Written by on 29th February 2024

A new deal between the Welsh Government and award-winning Cardiff-based production company Bad Wolf will ensure a slate of high-end TV dramas will be made in Wales over the next four years.

The £4m deal, which was brokered by Creative Wales, the Welsh Government agency charged with supporting and growing Wales’ creative industries, will enable Bad Wolf to consolidate its position and continue to grow in Wales. Bad Wolf will maintain its principal base at Wolf Studios Wales in Cardiff and build on the global success it has achieved with huge returning hit shows such as Doctor Who, Industry, I Hate Suzie, The Winter King, His Dark Materials and A Discovery of Witches.

It will ensure that at least four Bad Wolf productions are shot and produced in Wales in the period up to March 2027, providing continuity to Wales’ screen industry and ensuring longer-term security for crews and supply chain companies operating in Wales.

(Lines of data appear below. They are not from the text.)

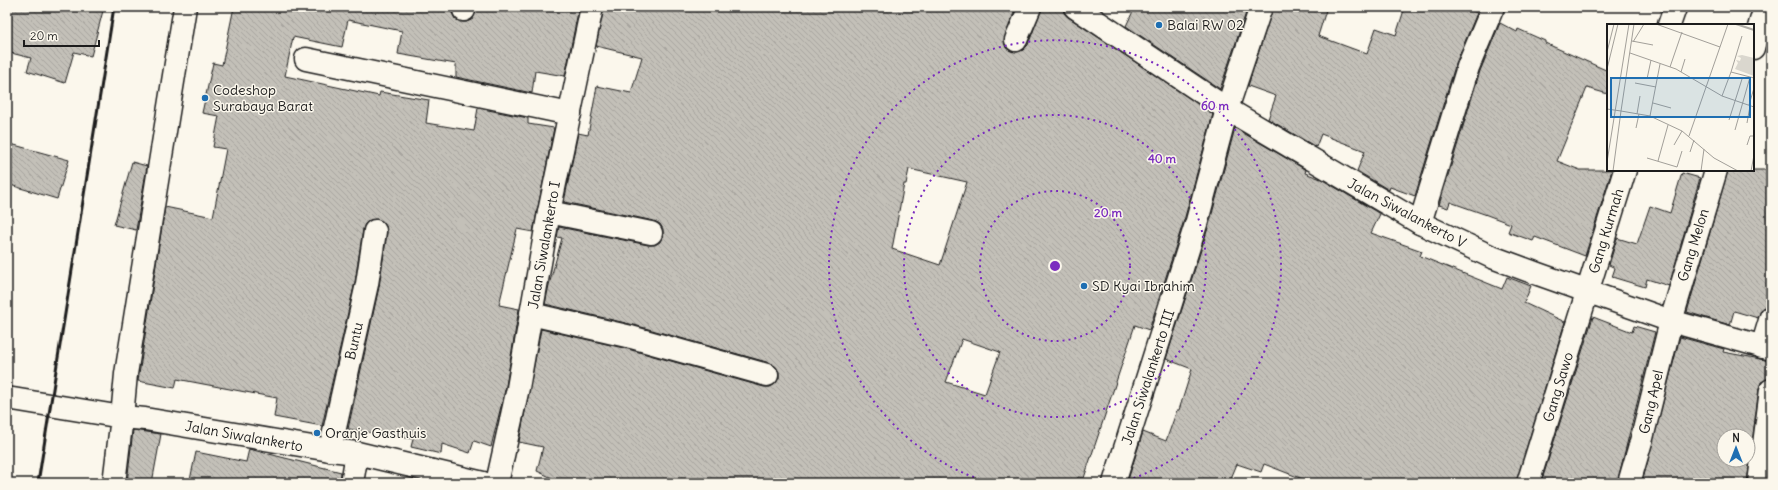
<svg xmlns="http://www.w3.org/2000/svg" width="1778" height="490" font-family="Delius,sans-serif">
	<defs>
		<pattern id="building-back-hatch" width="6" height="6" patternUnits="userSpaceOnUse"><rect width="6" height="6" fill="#c3c0b8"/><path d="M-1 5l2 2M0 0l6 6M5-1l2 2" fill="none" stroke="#a7a49e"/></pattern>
	</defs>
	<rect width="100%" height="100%" fill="#fbf7ec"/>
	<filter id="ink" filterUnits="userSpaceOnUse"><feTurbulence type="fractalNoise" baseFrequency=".025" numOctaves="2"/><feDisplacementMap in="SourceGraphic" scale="8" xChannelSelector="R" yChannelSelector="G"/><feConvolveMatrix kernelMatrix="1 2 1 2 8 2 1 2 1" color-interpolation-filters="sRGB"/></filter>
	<g filter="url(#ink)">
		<g fill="url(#building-back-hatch)" stroke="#1c1c1c" fill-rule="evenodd">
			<polygon points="7,7 104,7 91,56 74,52 65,83 27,71 31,58 7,52"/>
			<polygon points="234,7 452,7 452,13 455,19 460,22 466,22 473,19 477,7 579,7 565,76 535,71 532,93 456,77 456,64 398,54 402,31 348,20 342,47 293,37 285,76 379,96 380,92 429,100 426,123 474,131 478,108 528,118 528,124 554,128 533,232 517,229 499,305 519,309 506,386 491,447 474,441 470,453 442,444 441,454 411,447 413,439 348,429 379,287 387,233 386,226 383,222 377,219 370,220 365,224 363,229 355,282 322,426 274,417 277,398 177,379 175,388 138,381 165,207 213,217 226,149 213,147 219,116 202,113 213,63 222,65"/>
			<path d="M604,7H1016L1004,41L1006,48L1011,51L1017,52L1023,50L1028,45L1042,7H1063L1064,13L1068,17L1213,114L1185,217L1149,330L1135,325L1084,478L1078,477L1077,483H563L537,471L543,447L519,442L541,329L628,349L764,387H770L775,384L779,378V372L776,367L770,363L634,325L545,304L549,285L562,238L557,237L559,227L648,245H655L660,242L663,235V229L660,224L654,221L564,202L578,133L588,135L597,86L631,93L642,57L596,46ZM909,169L967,182L940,265L892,249L904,184H906ZM962,339L1000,352L985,394L946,382Z"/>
			<polygon points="1135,7 1248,7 1220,89 1126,26"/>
			<polygon points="1273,7 1327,7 1318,36 1367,54 1376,28 1396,35 1405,7 1462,7 1477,13 1456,63 1415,196 1390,187 1389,190 1357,171 1365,151 1321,134 1316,147 1268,119 1276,96 1248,86"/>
			<polygon points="1500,23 1517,32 1518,29 1545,41 1545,43 1608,71 1608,94 1587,88 1557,161 1580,170 1612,170 1585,256 1535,237 1533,241 1508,232 1511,224 1487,215 1450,202 1448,208 1439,205 1480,71"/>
			<polygon points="1235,128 1306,170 1305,173 1321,179 1380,214 1371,233 1422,251 1420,256 1502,289 1507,277 1531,286 1524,303 1565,322 1516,483 1313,483 1264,464 1261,472 1237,464 1229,483 1127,483 1143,432 1166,441 1177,410 1179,410 1192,369 1166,359 1209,225"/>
			<polygon points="7,143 69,160 57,199 7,184"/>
			<polygon points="132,162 147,166 136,230 114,225"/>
			<polygon points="1728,170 1771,170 1771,298 1769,305 1762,308 1758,318 1734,311 1730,325 1687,312"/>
			<polygon points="1682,173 1700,178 1669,286 1647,279 1645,287 1612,277 1615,268 1609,265 1617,238 1637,244 1650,206 1670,213"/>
			<polygon points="1593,317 1632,332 1634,326 1655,332 1617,483 1541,483"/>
			<path d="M1680,337L1724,349L1723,352L1771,361V378L1761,382L1759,388L1747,483H1642ZM1724,436H1748V460H1724Z"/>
			<polygon points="133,430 161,434 152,483 127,483"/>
			<polygon points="249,449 341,472 340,483 209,483 190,480 196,452 246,462"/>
		</g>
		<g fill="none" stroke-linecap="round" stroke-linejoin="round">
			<defs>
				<g id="minor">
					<polyline points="1075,7 1227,109 1420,223 1492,257 1538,274 1671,321 1771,349"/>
					<polyline points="464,10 465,7"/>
					<polyline points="1669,25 1675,8"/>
					<polyline points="1016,40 1030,7"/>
					<polyline points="1753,48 1765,7"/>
					<polyline points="306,59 570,114"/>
					<polyline points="549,212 651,233"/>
					<polyline points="1420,223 1468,67 1493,7"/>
					<polyline points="531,314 631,337 767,375"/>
					<polyline points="1762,347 1771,317"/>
					<polyline points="122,417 145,419 330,450 357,453 483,483"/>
					<polyline points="330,450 367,284 375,231"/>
					<polyline points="352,483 357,453"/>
					<polyline points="497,483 518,388 549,212 592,7"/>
					<polyline points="1114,483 1197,221 1227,109 1261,7"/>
					<polyline points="1528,483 1625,170"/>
					<polyline points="1629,483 1642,438 1671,321 1716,170"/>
					<polyline points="1759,483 1771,390"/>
				</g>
				<polyline id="tertiary" points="122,417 126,374 185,7"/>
				<polyline id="secondary" points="7,398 122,417 114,483"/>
			</defs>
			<use href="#minor" stroke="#1c1c1c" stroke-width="25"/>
			<use href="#tertiary" stroke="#1c1c1c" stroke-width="25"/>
			<use href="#secondary" stroke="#1c1c1c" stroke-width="25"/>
			<use href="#minor" stroke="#fbf7ec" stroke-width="22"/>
			<use href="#tertiary" stroke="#fbf7ec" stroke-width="22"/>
			<use href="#secondary" stroke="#fbf7ec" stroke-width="22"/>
			<polyline stroke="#1c1c1c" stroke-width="3" points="38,483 114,7"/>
		</g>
	</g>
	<g fill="none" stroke="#7b2cbf" stroke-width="2" stroke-dasharray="2 4">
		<circle cx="1055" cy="266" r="75"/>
		<circle cx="1055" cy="266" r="151"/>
		<path d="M991 483A226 226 0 1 1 1119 483"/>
	</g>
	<g fill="#1f6fb2" stroke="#fbf7ec" stroke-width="1.5">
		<circle cx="1159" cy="25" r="4"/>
		<circle cx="205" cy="98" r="4"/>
		<circle cx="1084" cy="286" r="4"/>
		<circle cx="317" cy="433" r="4"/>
	</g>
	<g text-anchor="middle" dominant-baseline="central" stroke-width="3" stroke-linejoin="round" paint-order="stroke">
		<g font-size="14" fill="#1c1c1c" stroke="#fbf7ec" text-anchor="start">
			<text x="1167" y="25">Balai RW 02</text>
			<text x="213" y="90">Codeshop<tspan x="213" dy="16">Surabaya Barat</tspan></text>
			<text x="1092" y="286">SD Kyai Ibrahim</text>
			<text x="325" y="433">Oranje Gasthuis</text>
		</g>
		<g font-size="14" fill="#1c1c1c" stroke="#fbf7ec">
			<text transform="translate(1407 213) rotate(28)">Jalan Siwalankerto V</text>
			<text transform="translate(1606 231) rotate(-73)">Gang Kurmah</text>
			<text transform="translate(544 245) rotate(-80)">Jalan Siwalankerto I</text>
			<text transform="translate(1693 245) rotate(-73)">Gang Melon</text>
			<text transform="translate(354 341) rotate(-77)">Buntu</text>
			<text transform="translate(1148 377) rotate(-72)">Jalan Siwalankerto III</text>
			<text transform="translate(1558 387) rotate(-73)">Gang Sawo</text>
			<text transform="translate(1651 402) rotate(-77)">Gang Apel</text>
			<text transform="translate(244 436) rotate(10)">Jalan Siwalankerto</text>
		</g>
	</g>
	<g transform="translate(1607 24)">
		<rect width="147" height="147" fill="#fbf7ec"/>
		<path d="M135,31L147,34V52L128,45L131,39L129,36L133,37L134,34L130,32Z" fill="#dad7ce"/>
		<path fill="none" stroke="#afaca5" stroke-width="2" d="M129,0L147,6"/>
		<path fill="none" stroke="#a29f99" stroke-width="1" d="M27,0L14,87L43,92L75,107L107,134L131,147M49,0L113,23M135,12L124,48L147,54M25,17L46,21M26,18L37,0M0,28L7,0M23,29L69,45L115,72L147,83M63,43L75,8M0,45L11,0M74,48L78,35M40,55L44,36M28,59L49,63M115,72L124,48M46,79L64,84M142,81L147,64M0,85L14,87L6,147M30,90L33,72M43,92L53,40M122,96L135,55M140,99L143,82M29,104L32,90M128,106L143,53M82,112L121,0M67,121L75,107M140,121L143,112H147M83,128L87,116M40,134L70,143L75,127M51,137L61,101M0,138L22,0M94,147L97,125M144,147L147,131"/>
		<path fill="#1f6fb2" fill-opacity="0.15" stroke="#1f6fb2" stroke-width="2" d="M4,54H143V93H4Z"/>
		<rect width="147" height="147" fill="none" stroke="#1c1c1c" stroke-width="2"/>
	</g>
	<circle cx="1055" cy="266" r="6" fill="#7b2cbf" stroke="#fbf7ec" stroke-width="2"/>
	<g font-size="12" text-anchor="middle" font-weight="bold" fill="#7b2cbf" stroke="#fbf7ec" stroke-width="3" stroke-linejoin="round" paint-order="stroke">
		<text x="1215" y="110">60 m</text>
		<text x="1162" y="163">40 m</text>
		<text x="1108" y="217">20 m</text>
	</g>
	<rect width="1778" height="490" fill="none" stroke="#fbf7ec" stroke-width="24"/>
	<rect x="12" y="12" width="1754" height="466" fill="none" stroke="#1c1c1c" stroke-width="1.5" filter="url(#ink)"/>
	<g transform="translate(1736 448)"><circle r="19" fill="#fbf7ec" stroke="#a29f99"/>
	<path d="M0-3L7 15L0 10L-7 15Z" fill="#1f6fb2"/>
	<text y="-6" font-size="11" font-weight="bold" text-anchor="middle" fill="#1c1c1c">N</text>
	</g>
	<path d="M24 40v6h75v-6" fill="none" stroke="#1c1c1c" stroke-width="2"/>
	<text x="30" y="40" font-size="12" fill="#1c1c1c" stroke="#fbf7ec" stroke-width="3" paint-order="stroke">20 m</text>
</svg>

The deal is projected to deliver a return on investment of 15:1 helping to drive further growth in Wales’ thriving TV industry and committing Bad Wolf to a minimum Welsh spend of £60m over the four-year period. It will also provide a minimum of 42 meaningful paid trainee placements on high-end productions.

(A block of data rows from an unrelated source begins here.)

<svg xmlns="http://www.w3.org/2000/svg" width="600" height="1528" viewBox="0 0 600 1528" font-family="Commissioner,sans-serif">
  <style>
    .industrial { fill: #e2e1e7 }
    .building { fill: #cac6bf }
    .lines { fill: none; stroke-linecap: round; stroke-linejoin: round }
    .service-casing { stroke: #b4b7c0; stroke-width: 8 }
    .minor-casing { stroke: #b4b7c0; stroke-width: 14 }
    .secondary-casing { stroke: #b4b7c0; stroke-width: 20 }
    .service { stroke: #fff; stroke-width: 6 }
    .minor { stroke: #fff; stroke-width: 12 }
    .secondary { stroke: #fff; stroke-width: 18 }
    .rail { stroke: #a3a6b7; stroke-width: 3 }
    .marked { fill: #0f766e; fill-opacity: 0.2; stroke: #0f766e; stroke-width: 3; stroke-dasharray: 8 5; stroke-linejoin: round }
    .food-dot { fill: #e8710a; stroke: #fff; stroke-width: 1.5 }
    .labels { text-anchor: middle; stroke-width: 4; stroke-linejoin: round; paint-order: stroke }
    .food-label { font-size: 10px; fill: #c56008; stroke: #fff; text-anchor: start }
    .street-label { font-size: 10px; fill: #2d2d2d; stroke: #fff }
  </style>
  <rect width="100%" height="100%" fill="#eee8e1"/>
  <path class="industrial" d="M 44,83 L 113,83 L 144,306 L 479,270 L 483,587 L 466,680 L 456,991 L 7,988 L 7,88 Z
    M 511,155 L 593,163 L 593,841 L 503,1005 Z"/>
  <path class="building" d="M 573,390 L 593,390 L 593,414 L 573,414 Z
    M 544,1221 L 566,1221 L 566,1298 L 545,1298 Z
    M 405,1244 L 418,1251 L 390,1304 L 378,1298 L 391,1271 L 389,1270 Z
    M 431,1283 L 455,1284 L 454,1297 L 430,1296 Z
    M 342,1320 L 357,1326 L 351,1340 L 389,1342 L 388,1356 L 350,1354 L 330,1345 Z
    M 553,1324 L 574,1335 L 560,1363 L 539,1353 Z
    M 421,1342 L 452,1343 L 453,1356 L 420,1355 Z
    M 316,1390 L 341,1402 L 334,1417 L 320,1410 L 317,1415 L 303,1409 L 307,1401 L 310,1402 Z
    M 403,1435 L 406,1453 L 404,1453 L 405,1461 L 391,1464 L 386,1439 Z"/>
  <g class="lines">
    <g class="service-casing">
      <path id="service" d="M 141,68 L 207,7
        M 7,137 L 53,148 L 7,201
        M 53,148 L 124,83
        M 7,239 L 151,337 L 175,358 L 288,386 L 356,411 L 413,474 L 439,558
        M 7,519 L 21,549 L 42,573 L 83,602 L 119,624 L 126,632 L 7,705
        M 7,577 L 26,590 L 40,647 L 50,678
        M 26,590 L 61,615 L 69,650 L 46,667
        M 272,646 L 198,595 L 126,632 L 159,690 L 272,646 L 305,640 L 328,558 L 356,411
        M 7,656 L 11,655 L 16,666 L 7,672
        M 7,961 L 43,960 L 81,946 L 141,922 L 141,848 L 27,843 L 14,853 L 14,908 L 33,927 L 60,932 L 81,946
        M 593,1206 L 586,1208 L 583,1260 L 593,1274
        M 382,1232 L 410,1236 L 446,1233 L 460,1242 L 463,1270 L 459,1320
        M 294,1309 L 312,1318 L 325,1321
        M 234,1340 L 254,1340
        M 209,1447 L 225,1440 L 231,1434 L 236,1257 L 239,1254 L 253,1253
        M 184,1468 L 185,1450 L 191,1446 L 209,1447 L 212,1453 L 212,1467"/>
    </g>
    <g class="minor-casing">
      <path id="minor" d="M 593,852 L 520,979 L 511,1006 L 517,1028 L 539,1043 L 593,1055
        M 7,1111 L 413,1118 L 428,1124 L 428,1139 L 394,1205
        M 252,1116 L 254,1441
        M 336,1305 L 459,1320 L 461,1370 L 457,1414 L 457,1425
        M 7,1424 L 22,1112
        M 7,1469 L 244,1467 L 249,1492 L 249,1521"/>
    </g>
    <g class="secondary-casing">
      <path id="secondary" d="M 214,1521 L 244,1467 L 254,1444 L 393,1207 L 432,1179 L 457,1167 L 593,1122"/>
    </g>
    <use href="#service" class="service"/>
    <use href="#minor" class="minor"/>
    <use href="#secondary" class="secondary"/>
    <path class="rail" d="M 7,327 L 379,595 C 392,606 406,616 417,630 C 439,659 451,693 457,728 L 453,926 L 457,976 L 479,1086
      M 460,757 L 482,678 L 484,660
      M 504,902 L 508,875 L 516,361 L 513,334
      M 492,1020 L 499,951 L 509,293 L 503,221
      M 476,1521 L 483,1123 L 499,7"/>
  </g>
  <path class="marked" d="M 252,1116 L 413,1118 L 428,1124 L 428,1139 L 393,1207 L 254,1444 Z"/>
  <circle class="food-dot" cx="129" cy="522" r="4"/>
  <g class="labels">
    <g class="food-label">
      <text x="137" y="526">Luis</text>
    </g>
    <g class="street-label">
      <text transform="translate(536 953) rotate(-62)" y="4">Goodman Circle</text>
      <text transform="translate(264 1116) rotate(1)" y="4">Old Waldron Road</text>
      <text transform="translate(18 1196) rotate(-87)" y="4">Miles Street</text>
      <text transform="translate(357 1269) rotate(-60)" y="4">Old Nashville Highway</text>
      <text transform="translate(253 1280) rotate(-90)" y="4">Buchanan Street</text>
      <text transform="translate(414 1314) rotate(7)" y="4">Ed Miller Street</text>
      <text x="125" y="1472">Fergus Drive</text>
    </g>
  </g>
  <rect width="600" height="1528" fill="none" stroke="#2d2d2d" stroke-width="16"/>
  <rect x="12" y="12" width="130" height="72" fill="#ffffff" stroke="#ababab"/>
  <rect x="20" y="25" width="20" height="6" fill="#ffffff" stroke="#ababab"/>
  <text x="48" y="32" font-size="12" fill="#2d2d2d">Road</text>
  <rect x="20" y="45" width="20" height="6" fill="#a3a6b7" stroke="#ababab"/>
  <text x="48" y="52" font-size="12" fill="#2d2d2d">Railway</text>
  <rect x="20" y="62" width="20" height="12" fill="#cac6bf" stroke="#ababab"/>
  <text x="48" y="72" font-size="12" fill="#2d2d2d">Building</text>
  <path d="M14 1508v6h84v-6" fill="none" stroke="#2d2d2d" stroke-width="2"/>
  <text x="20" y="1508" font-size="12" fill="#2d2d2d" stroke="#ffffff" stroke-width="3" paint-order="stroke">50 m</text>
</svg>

Bad Wolf will continue to prioritise and commit to working with Welsh-based talent during the four years, with many actors, directors and writers already engaged across several projects.

Deputy Minister, Dawn Bowden visited a shoot for the latest Bad Wolf production ‘Dope Girls’, and met cast, crew and trainees working on the show.

Dope Girls is a major new six-part drama commissioned by the BBC and produced by Bad Wolf in association with Sony Pictures Television. It has been created and written by multi-award-winning writer Polly Stenham (That Face, Julie, Neon Demon) and Alex Warren (Eleanor) and is inspired by a forgotten time in history when, after the losses of World War One, women were running the clubs of Soho.

The Deputy Minister said:

“This four-year deal is excellent news for the creative sector in Wales.  The high numbers of Welsh crew and supply chain companies working on the productions will secure invaluable production credits which will only strengthen Wales’ reputation as a first-class filming location with talented and skilled crew able to service high-end production.

“The industry is a stand out success with global reach that is helping young people plan ambitious futures in Wales. That goal is at heart of our Economic Mission and the creative sector is proving what’s possible thanks to a sustained partnership with the Welsh Government.”

Jane Tranter, CEO and co-founder of Bad Wolf said:

“The continued support from Welsh Government to the creative industries in Wales has been invaluable to the growth of TV production here. When we first located Doctor Who in Wales almost 20 years ago, we could have hardly dared to hope that two decades later we would see such a diverse slate of TV drama being made by a plethora of different companies.  Bad Wolf is honoured to be part of an energetic and vibrant industry that we are sure will continue to bring investment and employment to Wales for many years to come.”

The funding will ensure increased opportunities for crews with progression and up-skilling taking place across several productions. A key focus of the funding  is a trainee programme across the 4-year period to include at least 42 paid trainee placements and a minimum of 1 Criw Cymru apprentice on each production.

25 work shadowing placements will also be provided as well as a new Wolf Cub initiative focused on increasing diversity and industry accessibility. The productions will also provide a continued platform for Screen Alliance Wales’ (SAW) outreach and practical workshops, with the non-profit organisation confirming recently that it had reached over 50,000 individuals since 2018.